Justice came calling for a Manchester man more than four decades after he abused a girl in Abingdon.

Jailing Jeffrey Phillips for five-and-a-half years at Oxford Crown Court on Friday, Judge Nigel Daly said: “You indecently assaulted this child, you did it repeatedly.”

The 71-year-old, now of Walkden, Greater Manchester, was found guilty by jurors in June of indecently assaulting the girl between 1972 and 1978.

The assaults began when the child was still in primary school, stopped for a number of years, then resumed briefly when she was in her early teens.

Phillips began preying on the child when he read bedtime stories to her, the court heard. It culminated several years later with him getting the girl to perform a sex act on him.

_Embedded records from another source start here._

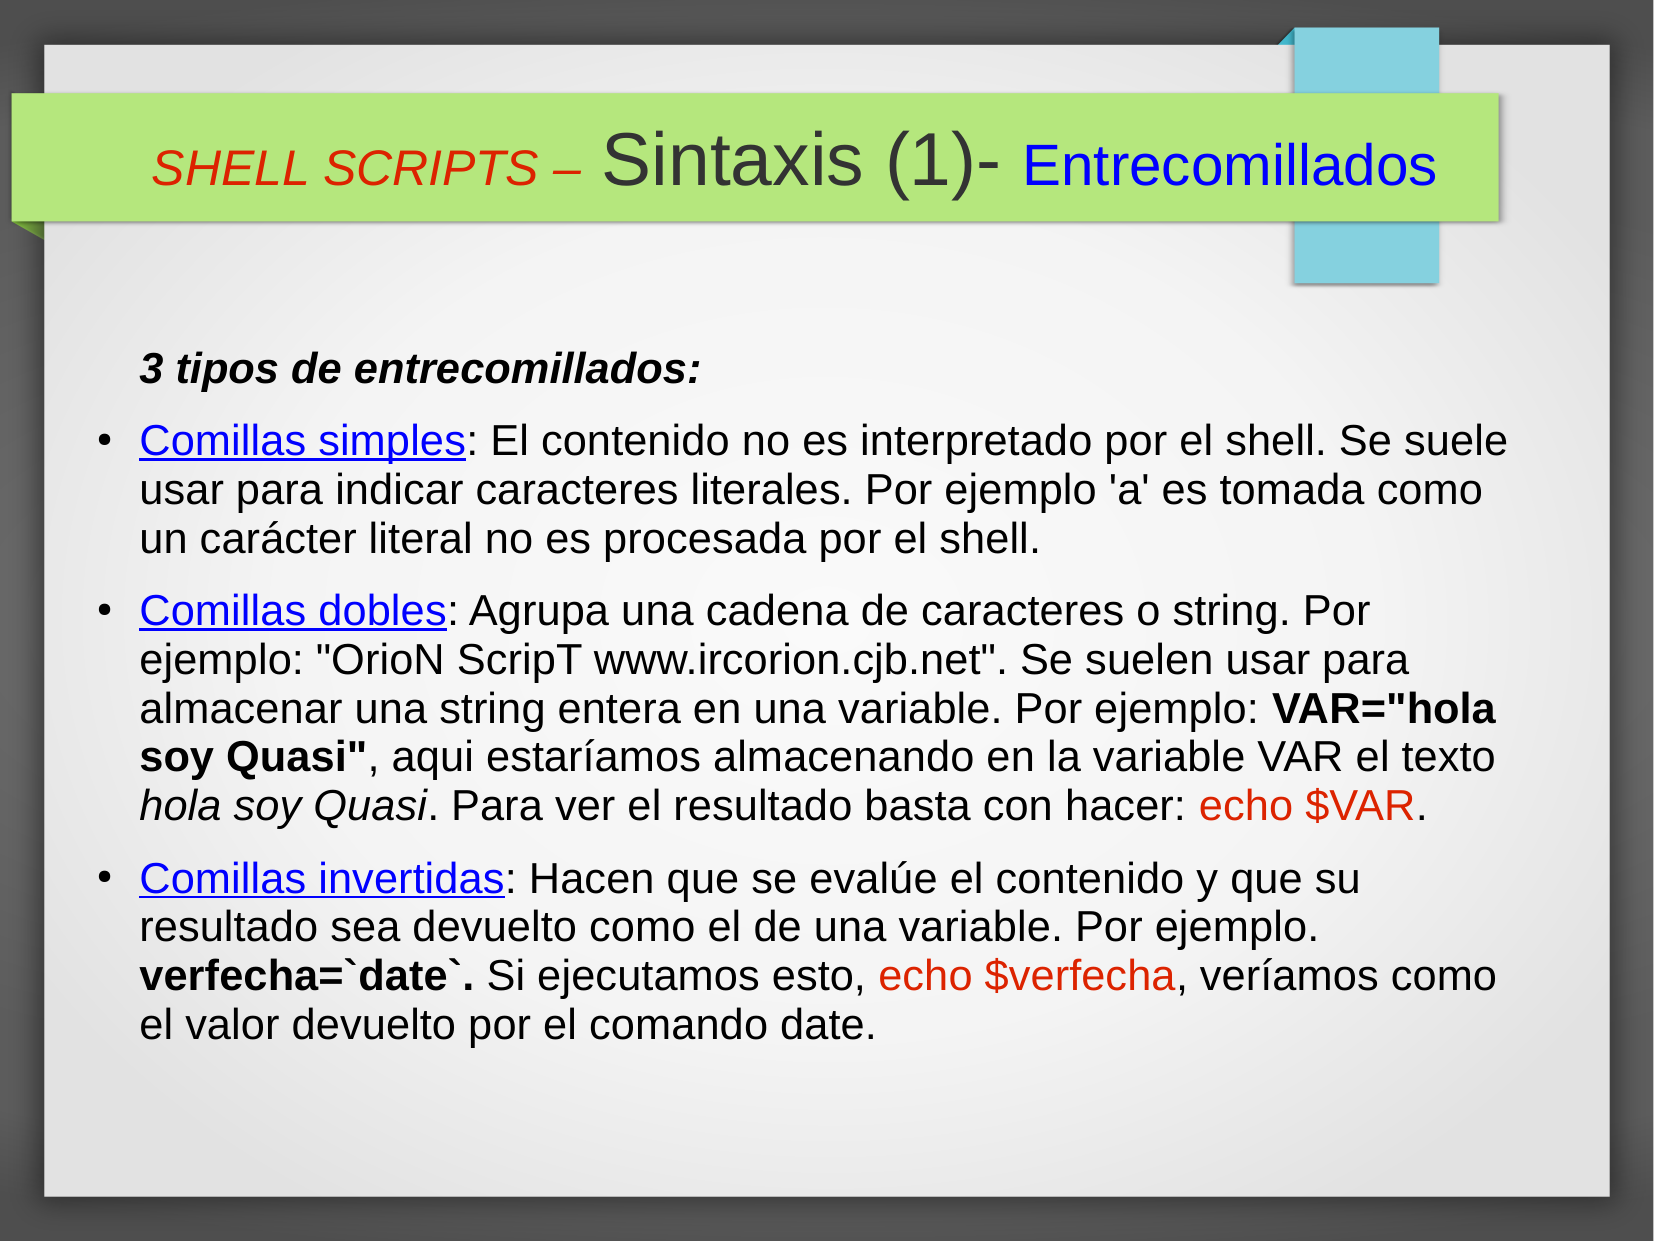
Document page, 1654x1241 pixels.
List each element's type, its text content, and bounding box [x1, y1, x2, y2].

list 3 tipos de entrecomillados: Comillas simples: El contenido no es interpretado por el shell. Se suele usar para indicar caracteres literales. Por ejemplo 'a' es tomada como un carácter literal no es procesada por el shell. Comillas dobles: Agrupa una cadena de caracteres o string. Por ejemplo: "OrioN ScripT www.ircorion.cjb.net". Se suelen usar para almacenar una string entera en una variable. Por ejemplo: VAR="hola soy Quasi", aqui estaríamos almacenando en la variable VAR el texto hola soy Quasi. Para ver el resultado basta con hacer: echo $VAR. Comillas invertidas: Hacen que se evalúe el contenido y que su resultado sea devuelto como el de una variable. Por ejemplo. verfecha=`date`. Si ejecutamos esto, echo $verfecha, veríamos como el valor devuelto por el comando date. [82, 343, 1538, 1063]
title SHELL SCRIPTS – Sintaxis (1)- Entrecomillados [23, 106, 1583, 213]
picture [0, 0, 1654, 1241]
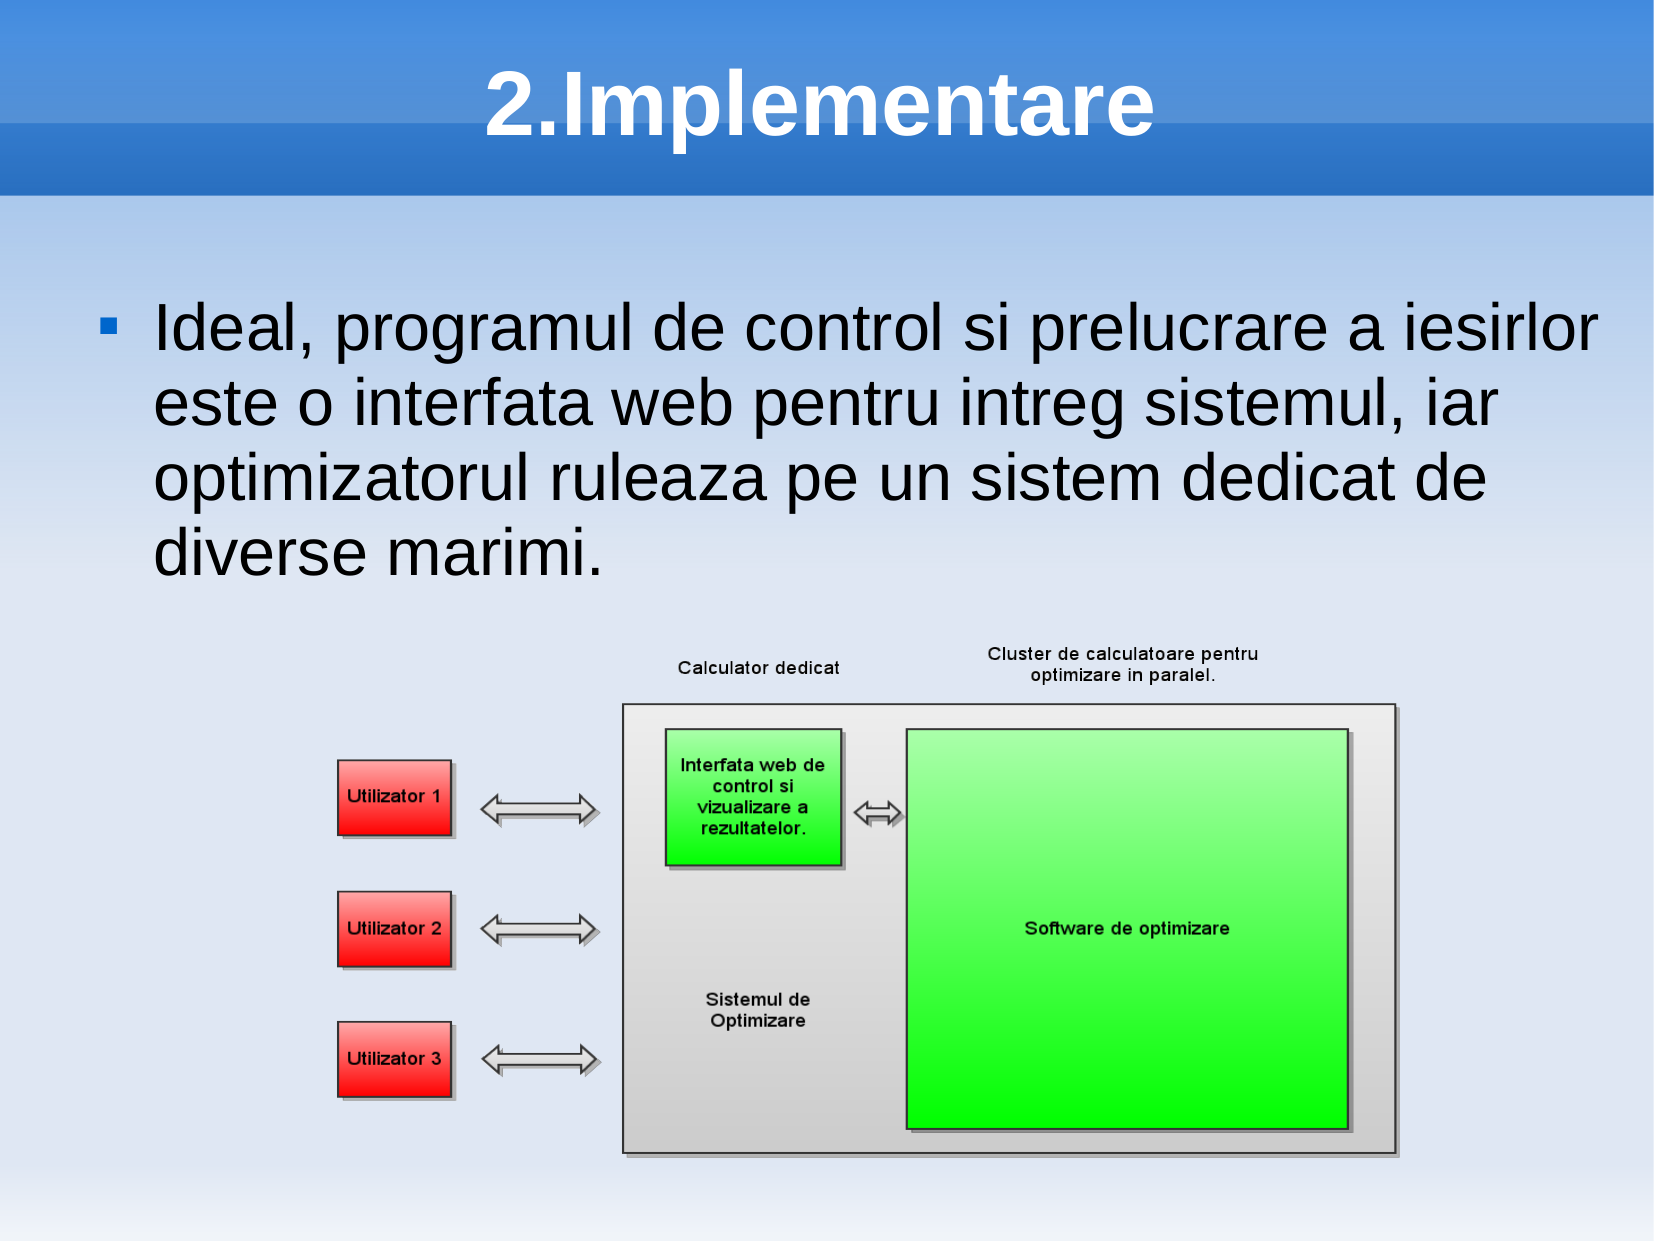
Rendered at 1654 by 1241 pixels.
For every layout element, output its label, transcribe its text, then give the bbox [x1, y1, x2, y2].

title 2.Implementare [76, 7, 1565, 200]
picture [0, 0, 1654, 1241]
list Ideal, programul de control si prelucrare a iesirlor este o interfata web pentru intreg sistemul, iar optimizatorul ruleaza pe un sistem dedicat de diverse marimi. [82, 290, 1654, 590]
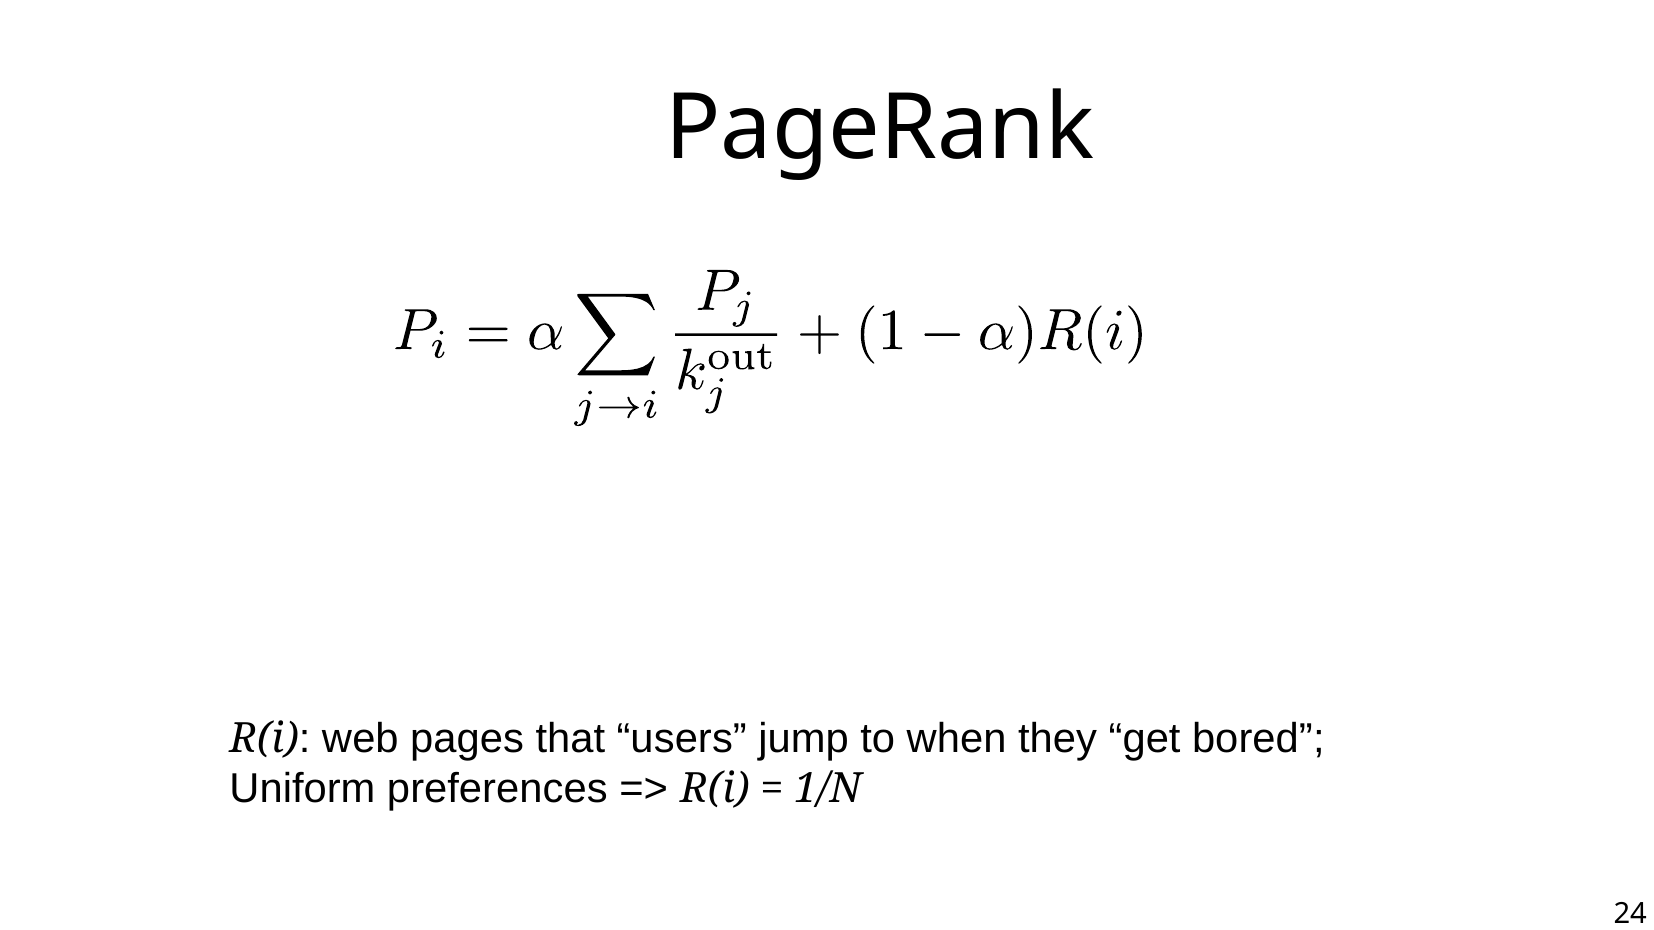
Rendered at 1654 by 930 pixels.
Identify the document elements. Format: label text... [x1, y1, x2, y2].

Judge Daly said of the earlier ‘bedtime’ sexual assaults: “That went on for a number of years. Eventually it stopped but then a couple of years later you did it again on another occasion.”

Sentencing him, the judge told Phillips: “I must remember that when these offences were committed the maximum sentences were significantly less than they are now and I am confined to those maximum sentences.”

It meant that crimes that today would carry a maximum punishment of 14 years’ imprisonment were, in the 1970s, worth as little as two years’ behind bars.

Phillips will be on the sex offender register for life.